Jeff Sizemore, chief governance officer at Egnyte
“In today’s hybrid work environment, companies across business disciplines and industries are navigating increased cyberattacks and rapidly-evolving data privacy regulations amid explosions in data volume and usage. Unfortunately, many organizational stakeholders do not understand how to properly secure and manage their mission-critical data.
This Cybersecurity Awareness Month and beyond, organizations should take proactive steps to enhance cybersecurity, such as updating incident response plans, prioritizing company-wide cybersecurity awareness training, and limiting access to critical data on a ‘business need to know’ basis. It’s time that cybersecurity is no longer considered to be an optional budget line-item. Cybersecurity is not just something that highly regulated industries or critical infrastructure need to be concerned with; today’s environment has made this a necessity for all organizations, no matter the size or tenure. By further educating employees and executive management on the importance of data security and governance, companies can be better protected against potential threats like ransomware.
Finally, organizations should put technology on their side to provide a single source of truth for all structured and unstructured data. Not only does this enable secure file collaboration, but it allows companies to better understand where their data lives, how it’s used, and who has access to it.”
Gunnar Peterson, CISO, Forter
“In the cybersecurity world, there is a quote that ‘defenders think in lists, attackers think in graphs.’ It means that an adversary’s ability to find unexpected connections gives them the upper hand over those defending the system. After all, attackers are known for thinking outside of the box, which is why complex passwords and multi-factor authentication (MFA) by themselves do not solve the rising data breach numbers. To respond, defenders need to think differently.
National Cybersecurity Awareness Month also coincides with Dyslexia Awareness Month. On the surface, it may seem like the two aren’t related. However, neurodiverse individuals are a huge asset to security teams, bringing unique perspectives to problem-solving and breaking the cycle of group think.

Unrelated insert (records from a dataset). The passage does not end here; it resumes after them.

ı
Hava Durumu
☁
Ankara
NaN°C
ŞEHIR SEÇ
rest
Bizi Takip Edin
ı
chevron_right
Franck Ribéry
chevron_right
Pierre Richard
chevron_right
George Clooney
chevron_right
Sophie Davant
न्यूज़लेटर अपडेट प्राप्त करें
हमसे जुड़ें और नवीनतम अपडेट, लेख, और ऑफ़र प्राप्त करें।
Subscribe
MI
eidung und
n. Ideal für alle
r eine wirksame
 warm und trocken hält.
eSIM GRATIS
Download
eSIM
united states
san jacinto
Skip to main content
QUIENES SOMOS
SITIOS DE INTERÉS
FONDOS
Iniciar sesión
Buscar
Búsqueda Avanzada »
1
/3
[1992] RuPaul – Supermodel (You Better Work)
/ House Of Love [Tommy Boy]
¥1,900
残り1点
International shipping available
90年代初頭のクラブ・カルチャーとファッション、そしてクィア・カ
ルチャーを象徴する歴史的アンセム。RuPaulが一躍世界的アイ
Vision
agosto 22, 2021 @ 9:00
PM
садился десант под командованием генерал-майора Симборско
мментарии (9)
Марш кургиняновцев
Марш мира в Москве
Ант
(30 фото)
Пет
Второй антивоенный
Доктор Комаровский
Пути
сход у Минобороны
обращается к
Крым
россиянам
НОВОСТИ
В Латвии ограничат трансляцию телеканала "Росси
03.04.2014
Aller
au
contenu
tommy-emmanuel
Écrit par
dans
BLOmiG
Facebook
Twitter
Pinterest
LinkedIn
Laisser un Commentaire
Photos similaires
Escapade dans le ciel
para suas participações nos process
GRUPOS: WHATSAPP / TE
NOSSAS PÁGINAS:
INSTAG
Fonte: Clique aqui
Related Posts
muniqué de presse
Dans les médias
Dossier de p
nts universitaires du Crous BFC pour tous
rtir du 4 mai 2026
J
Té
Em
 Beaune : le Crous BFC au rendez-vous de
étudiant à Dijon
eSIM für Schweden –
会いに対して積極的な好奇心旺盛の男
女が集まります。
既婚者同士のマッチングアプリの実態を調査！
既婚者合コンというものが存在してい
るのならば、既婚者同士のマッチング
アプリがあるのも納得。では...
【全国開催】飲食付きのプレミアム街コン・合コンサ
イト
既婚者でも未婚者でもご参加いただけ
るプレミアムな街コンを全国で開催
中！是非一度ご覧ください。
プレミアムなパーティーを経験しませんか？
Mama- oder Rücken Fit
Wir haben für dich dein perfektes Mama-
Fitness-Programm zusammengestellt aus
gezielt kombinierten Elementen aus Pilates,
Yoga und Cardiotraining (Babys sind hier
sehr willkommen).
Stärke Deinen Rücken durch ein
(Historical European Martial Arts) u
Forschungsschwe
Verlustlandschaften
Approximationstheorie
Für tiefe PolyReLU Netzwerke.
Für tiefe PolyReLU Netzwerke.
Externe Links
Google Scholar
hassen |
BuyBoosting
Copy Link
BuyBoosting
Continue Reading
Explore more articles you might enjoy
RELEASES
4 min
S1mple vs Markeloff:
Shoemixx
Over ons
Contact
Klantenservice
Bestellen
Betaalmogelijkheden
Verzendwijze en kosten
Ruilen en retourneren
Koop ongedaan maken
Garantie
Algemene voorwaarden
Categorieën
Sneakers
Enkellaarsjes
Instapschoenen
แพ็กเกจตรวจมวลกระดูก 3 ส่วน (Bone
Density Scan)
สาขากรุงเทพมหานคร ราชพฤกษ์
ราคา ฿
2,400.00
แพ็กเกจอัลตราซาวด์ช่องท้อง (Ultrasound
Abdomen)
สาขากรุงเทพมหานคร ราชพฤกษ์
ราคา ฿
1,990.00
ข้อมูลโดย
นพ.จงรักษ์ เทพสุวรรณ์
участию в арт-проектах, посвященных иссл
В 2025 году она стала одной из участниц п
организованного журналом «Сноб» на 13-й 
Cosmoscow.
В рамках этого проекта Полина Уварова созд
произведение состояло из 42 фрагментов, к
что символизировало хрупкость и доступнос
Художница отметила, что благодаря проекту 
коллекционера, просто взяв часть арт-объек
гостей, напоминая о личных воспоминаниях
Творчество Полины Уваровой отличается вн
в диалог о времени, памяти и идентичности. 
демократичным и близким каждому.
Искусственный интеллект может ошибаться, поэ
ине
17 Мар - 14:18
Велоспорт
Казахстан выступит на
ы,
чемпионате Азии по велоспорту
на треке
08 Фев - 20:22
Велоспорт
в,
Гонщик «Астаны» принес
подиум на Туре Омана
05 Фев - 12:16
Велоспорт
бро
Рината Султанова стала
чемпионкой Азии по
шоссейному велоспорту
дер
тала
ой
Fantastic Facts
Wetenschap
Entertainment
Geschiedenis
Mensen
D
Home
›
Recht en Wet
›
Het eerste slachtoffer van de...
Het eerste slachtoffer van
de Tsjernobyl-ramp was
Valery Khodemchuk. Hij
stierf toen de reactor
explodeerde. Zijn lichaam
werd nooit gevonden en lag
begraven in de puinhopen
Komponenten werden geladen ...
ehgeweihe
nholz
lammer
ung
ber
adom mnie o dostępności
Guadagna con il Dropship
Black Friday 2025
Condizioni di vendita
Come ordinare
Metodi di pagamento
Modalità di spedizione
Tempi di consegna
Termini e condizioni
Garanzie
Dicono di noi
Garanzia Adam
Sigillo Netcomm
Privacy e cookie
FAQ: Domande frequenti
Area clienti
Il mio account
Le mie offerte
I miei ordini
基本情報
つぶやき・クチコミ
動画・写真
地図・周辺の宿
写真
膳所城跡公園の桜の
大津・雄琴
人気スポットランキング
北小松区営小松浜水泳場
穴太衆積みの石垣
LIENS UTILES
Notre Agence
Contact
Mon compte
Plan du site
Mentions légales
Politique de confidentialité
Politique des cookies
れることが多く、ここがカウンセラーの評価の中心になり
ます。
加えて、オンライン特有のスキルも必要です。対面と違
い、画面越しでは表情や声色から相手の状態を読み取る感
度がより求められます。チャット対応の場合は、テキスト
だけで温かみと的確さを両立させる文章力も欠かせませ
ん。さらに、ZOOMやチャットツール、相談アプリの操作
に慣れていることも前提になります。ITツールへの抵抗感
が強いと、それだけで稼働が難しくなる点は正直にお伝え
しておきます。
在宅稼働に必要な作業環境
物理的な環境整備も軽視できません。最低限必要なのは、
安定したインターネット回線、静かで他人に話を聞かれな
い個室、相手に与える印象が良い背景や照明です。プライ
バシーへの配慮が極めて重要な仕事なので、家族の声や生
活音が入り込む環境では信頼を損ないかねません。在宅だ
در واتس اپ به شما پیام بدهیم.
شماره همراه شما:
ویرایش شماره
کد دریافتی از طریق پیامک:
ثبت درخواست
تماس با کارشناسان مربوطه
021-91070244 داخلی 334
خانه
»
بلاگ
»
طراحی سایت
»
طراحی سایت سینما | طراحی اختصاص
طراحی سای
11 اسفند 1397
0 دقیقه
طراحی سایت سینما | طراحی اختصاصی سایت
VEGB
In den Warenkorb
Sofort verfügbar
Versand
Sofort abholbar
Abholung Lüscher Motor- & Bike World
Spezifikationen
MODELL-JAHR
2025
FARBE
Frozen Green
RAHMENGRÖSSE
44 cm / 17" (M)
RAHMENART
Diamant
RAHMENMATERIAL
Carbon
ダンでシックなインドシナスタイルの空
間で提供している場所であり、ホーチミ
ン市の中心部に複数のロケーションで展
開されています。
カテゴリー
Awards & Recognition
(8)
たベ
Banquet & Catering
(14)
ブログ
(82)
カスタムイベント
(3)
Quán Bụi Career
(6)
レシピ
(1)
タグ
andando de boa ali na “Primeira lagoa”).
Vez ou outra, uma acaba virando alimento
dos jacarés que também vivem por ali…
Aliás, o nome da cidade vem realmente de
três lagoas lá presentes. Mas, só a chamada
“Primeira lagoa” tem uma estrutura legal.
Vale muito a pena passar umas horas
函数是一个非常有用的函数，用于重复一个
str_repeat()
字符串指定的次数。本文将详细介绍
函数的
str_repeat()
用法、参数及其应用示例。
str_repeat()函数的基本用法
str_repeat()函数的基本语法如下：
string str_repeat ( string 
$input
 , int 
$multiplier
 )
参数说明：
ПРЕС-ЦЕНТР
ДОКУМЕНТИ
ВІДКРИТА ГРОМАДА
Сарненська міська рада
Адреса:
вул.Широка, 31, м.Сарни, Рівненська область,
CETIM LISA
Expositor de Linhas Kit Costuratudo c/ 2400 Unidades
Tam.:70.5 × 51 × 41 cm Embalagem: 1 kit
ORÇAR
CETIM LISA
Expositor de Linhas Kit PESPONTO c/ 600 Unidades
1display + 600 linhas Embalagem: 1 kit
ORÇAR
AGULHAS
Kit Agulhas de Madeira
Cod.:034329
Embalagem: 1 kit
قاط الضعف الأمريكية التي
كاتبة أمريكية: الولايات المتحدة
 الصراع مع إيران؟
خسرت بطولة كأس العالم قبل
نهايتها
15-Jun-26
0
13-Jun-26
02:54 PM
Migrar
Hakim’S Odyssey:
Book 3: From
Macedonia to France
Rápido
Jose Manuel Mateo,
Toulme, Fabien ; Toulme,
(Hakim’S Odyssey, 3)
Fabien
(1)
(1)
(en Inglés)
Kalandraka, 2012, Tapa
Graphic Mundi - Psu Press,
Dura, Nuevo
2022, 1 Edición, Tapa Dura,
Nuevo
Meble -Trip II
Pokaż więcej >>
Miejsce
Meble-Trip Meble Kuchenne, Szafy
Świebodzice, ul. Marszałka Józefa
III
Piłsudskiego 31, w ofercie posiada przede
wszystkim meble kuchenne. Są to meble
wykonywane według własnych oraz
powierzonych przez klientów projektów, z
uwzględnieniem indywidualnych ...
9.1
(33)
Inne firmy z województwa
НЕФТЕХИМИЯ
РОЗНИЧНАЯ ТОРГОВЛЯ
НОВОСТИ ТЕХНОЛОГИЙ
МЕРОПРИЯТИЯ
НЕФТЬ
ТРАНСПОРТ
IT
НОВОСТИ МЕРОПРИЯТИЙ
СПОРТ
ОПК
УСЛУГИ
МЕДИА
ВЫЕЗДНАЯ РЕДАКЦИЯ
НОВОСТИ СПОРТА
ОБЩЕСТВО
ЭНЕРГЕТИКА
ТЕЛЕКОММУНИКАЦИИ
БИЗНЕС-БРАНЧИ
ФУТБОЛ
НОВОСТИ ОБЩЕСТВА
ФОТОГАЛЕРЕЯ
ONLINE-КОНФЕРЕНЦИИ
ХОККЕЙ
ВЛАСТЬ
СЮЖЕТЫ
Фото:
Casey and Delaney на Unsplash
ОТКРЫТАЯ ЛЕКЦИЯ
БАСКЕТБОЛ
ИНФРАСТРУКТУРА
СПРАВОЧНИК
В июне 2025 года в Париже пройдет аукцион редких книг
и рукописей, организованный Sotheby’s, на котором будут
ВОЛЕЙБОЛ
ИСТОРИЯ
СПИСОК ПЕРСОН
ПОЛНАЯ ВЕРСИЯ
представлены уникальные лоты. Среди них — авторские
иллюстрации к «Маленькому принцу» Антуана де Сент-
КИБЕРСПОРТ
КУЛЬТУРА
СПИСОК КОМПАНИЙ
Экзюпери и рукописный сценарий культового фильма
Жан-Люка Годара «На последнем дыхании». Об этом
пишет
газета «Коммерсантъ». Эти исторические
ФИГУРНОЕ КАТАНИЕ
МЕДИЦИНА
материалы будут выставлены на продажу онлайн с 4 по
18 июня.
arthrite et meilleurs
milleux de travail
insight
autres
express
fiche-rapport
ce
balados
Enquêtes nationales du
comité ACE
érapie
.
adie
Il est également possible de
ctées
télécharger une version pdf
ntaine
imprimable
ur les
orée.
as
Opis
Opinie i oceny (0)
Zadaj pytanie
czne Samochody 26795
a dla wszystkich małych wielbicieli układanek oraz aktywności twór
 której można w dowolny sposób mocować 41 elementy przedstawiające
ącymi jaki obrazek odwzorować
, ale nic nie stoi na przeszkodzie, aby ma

Seeking out neurodiverse teammates in hiring, and recognizing and building around their strengths can be a vital asset to anticipating an adversary’s moves and uncovering potential solutions to problems before they arise.
This is a growing challenge for certain organizations, and I hope this month is a wake-up call for security managers to widen the aperture in ways of working and dismantle the systems that are set up to develop and reward cookie-cutter operators. Neurodiversity is a security strength and we should collectively work to foster a more inclusive industry for everyone.”